Field Guide to Zombies – Technological
Field Guide to Zombies – Technological
To put me in the right mindset for starting my zombie novel, Sleep Escapes Us, for NaNoWriMo, I decided to post my own personal field guide to zombies. I intend to cover a full range of shamblers and runners, from your basic magical Voodoo zombie to the more popular viral infection zombie.
At the moment I have them classified into four groups: biological, environmental, magical, and technological, with sub-groups for each category. I’m going to start by discussing one of the more current and obscure types, the technological zombies, and go from there.
Zombies come in a variety of shapes and sizes and are not always necessarily of human origin. I just saw Black Sheep this week and the zombies in my novelette, Shear Terror, are of the ovine kind as well. Zombie dogs are not that uncommon in films and stories either.
Some zombies are the result of a worldwide zombie apocalypse, a la Dawn of the Dead, or sometimes the zombification is a more isolated incidence, contained to an island, a prison or even an office building. While they are usually categorized as undead, certain zombies have never actually died but are merely victims of mind control from one of the varying sources, mindless thralls who no longer behave in any way that we would define as humans.
As long as they travel in mobs, show no emotion, demonstrate basal responses such as aggression and hunger, and ignore the damage that would floor a normal human, we can usually qualify them as zombies.
The Oxford dictionary definition of zombie: A soulless body. In the Voodoo cult of Haiti, a zombi is the slave of a magician. The soul may have been removed by magic from a living person, or the body of someone recently deceased may have been brought up out of the grave after the soul had been separated from it by regular rites of death. As the lord of the dead, Ghede has the power to animate corpses as zombies.
Note that it says a soulless body, but not necessarily dead/undead.
From what popular culture has done with the entire concept of zombie, that definition has been expanded upon in a variety of directions, thanks to the creative genius of Romero and his peers. We now have a wide range of these particular creatures of horror. In truth, the fearsome aspect of zombies is not so much where they come from, but how they behave and the likelihood that we might become one too.
Monsters are generally associated with fears of things that could impact our lives in a significant way. It’s a combined loss of control, loss of humanity.

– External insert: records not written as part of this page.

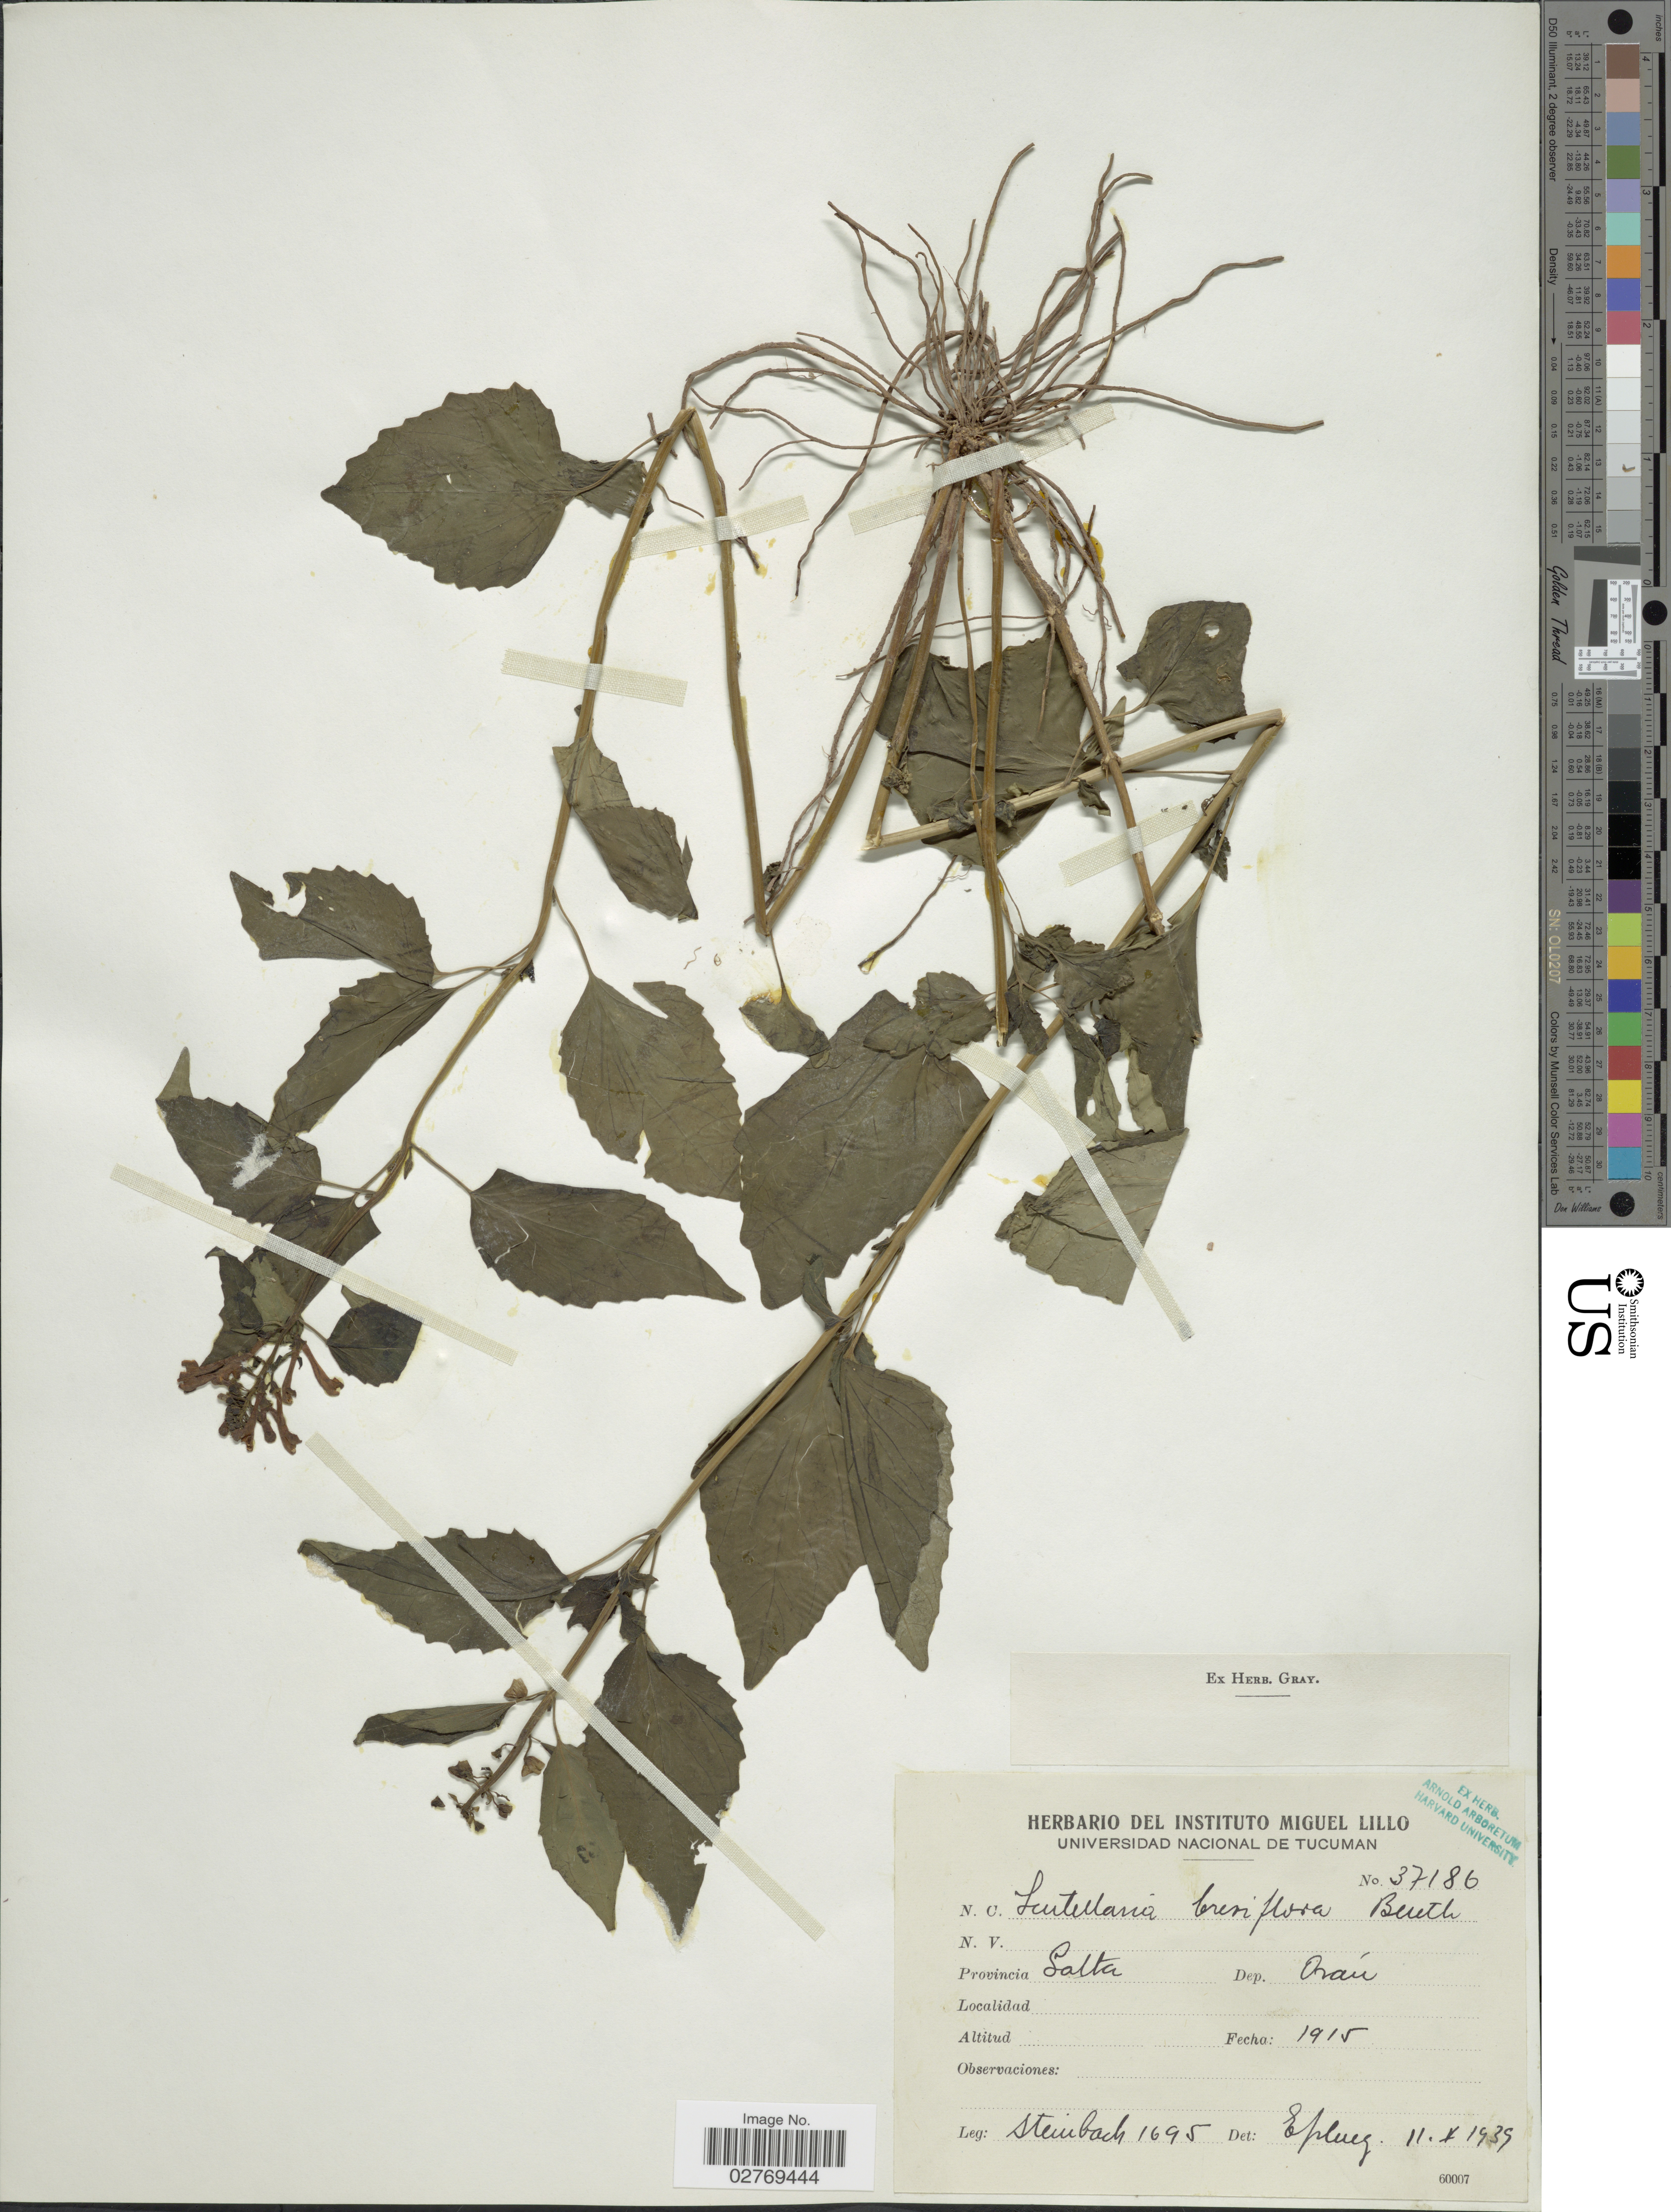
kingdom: Plantae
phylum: Tracheophyta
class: Magnoliopsida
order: Lamiales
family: Lamiaceae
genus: Scutellaria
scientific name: Scutellaria breviflora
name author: Benth.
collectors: Steinbach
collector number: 1695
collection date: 1915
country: Argentina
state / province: Salta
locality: Provincia Salta, Dep. Orán.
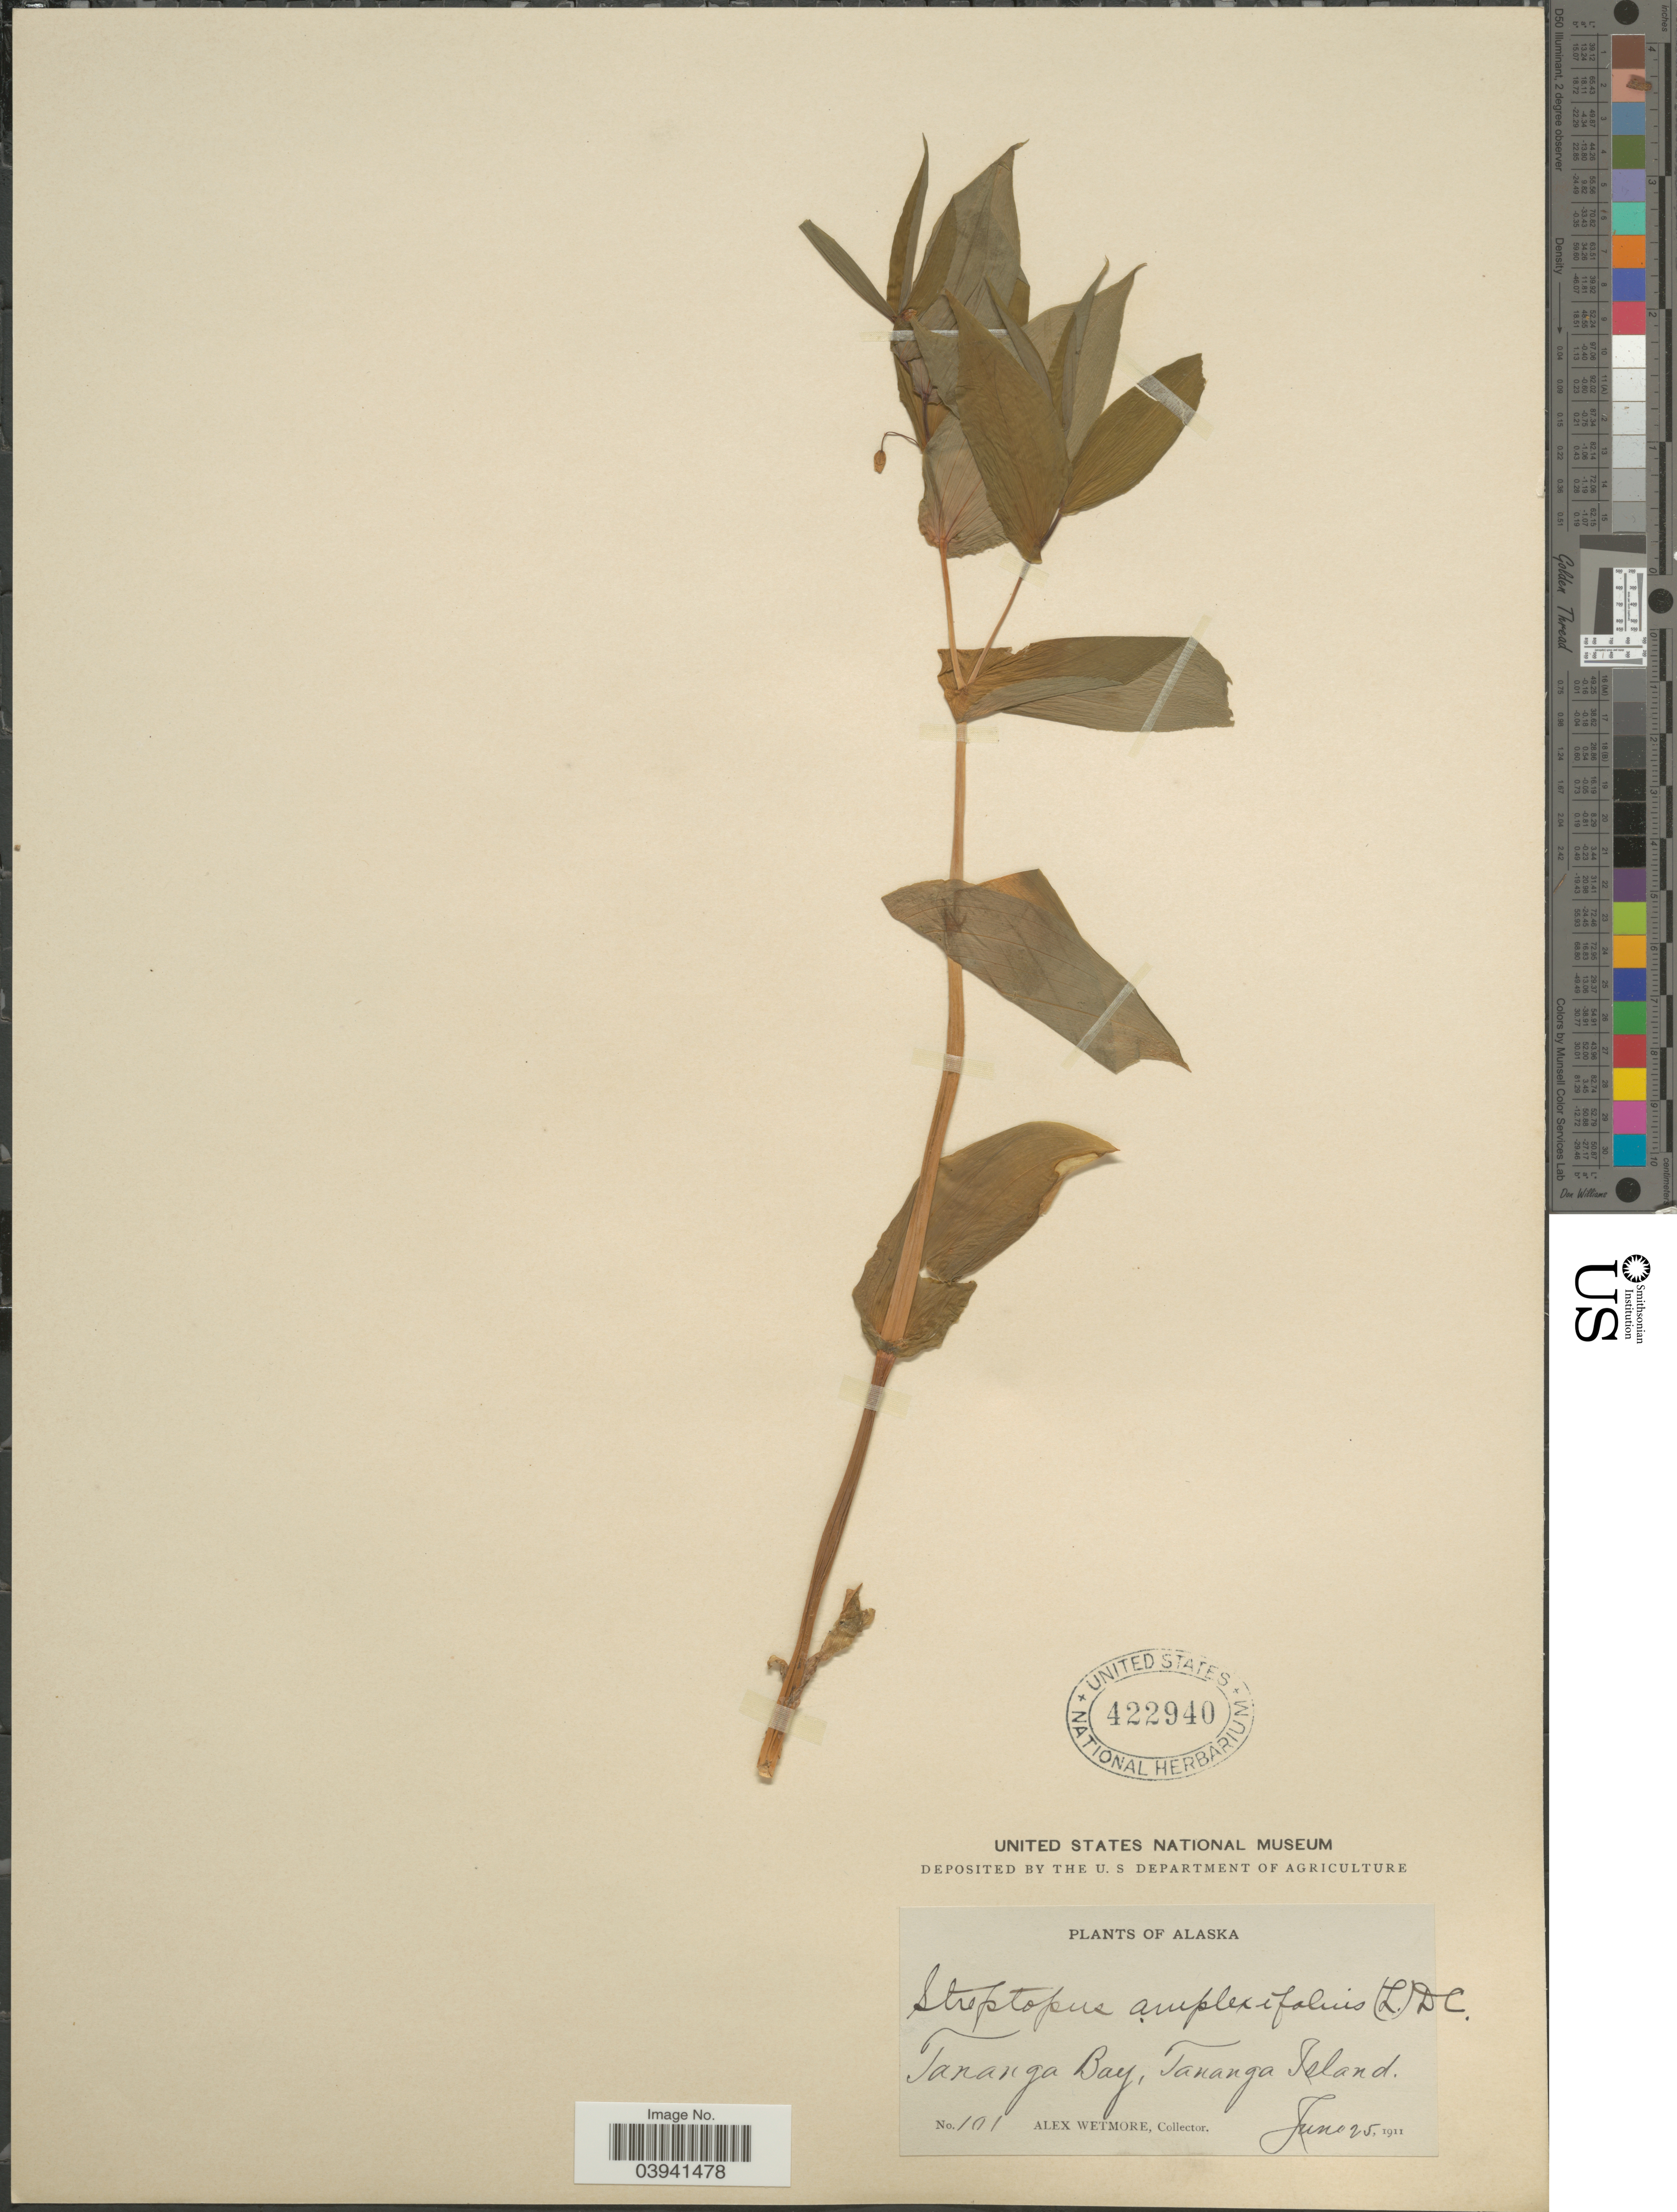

Look up “technology” and “zombies” and you’ll find a slew of sites talking about how technology is turning our youths into zombies through use of computers and associated tech devices. But what if it really did? One of the most recent developments in the zombie genre is computer-based zombies. The source of zombie-ism, the root cause of whatever incident or apocalypse, is technology.
One example of this type of zombie can be found in my recent digital short story release from Trestle Press, Technopathy. The techno-zombies, in this case, are the results of malfunctioning nanobots that are tied to a particular form of technology that people are voluntarily having installed directly into their heads.
There is an element of irony in that the victims are mostly those who blindly follow trends, so they didn’t have much of a mind of their own to begin with. Those who escape the effects of Technopathy are the very poor, such as vagrants, social outcasts, and technophobes.
This is a recent form of zombie, and I predict it will become more common. The zombie genre tends to reflect popular fears.
Zombies in space are not a new concept. The idea was being contemplated as far back as 1968, when the space race was a big new idea, with The Astro-Zombies starring John Carradine. They were proposing a zombie-based space program, and if that’s not weird enough, the zombies were fuelled by solar panels installed in their heads (???!)
Another tech-zombie concept that arose from a paranoia surrounding nuclear plants and weapons, I consider radiation-spawned zombies a hybrid of environment and technology, so I’ll be covering them in more detail in my environmental section next week.
Chantelly, a zombie novel is a great idea, and I know you can produce a fine one!
Thank you, Chantal, for this magnificent contribution!
Not a subject I would seek out, but I enjoyed it thoroughly.